[Opening DATASET CONTENT section]

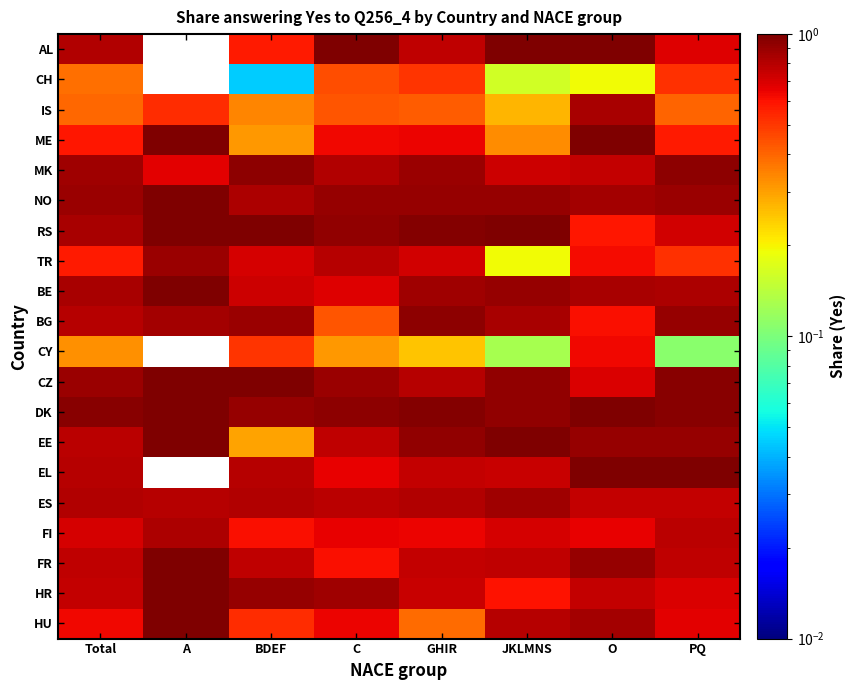

Which category has the lowest value across all series?

A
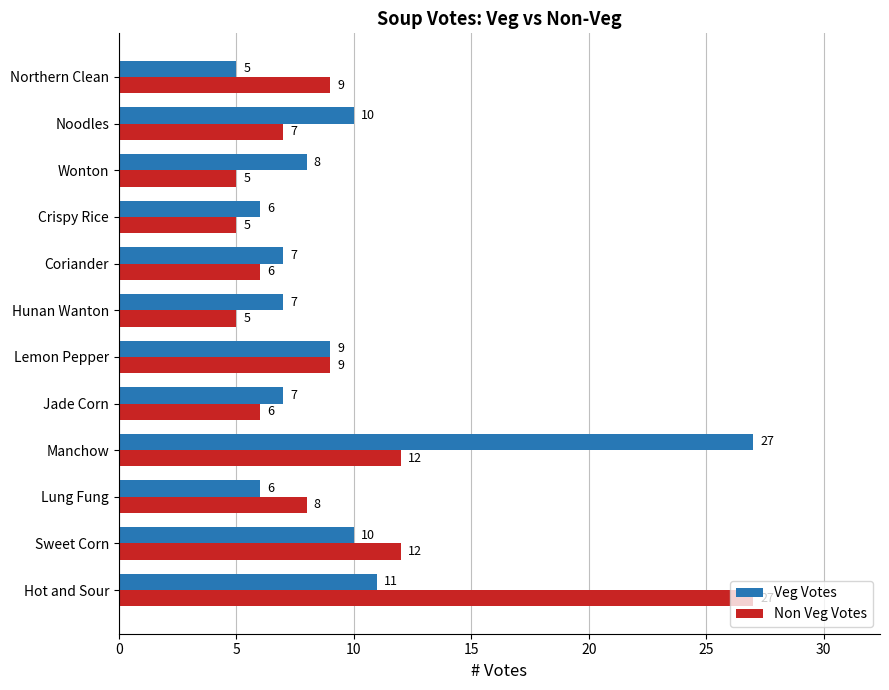

Rank the series at Manchow from lowest to highest value.

Non Veg Votes, Veg Votes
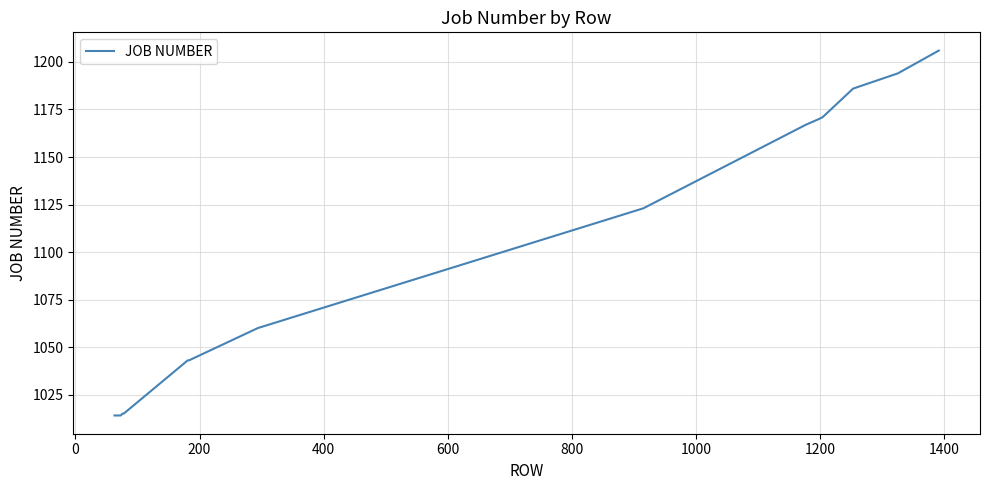

What is the smallest value displayed?

1014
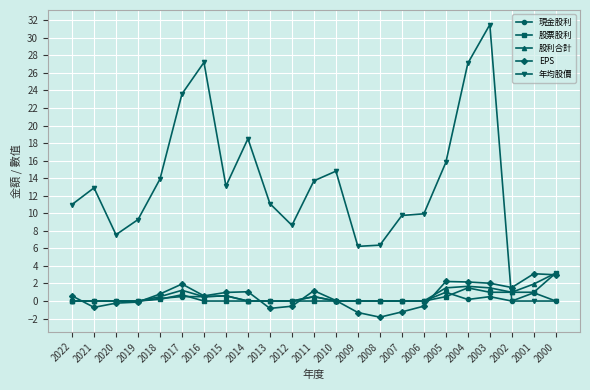

Count the number of categories in the chart.

23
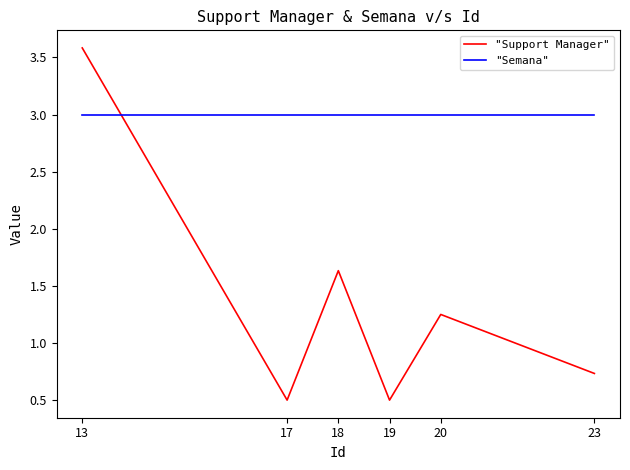

What is the sum of the "Support Manager" values at 18 and 13?

5.2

[Closing DATASET CONTENT section]

## WORK INSTRUCTION
Render the lines of the records above as a numbered list, omitting blank lines and leaving out the pictures.

## OUTPUT FOR THIS TASK
1. Which category has the lowest value across all series?
2. A
3. Rank the series at Manchow from lowest to highest value.
4. Non Veg Votes, Veg Votes
5. What is the smallest value displayed?
6. 1014
7. Count the number of categories in the chart.
8. 23
9. What is the sum of the "Support Manager" values at 18 and 13?
10. 5.2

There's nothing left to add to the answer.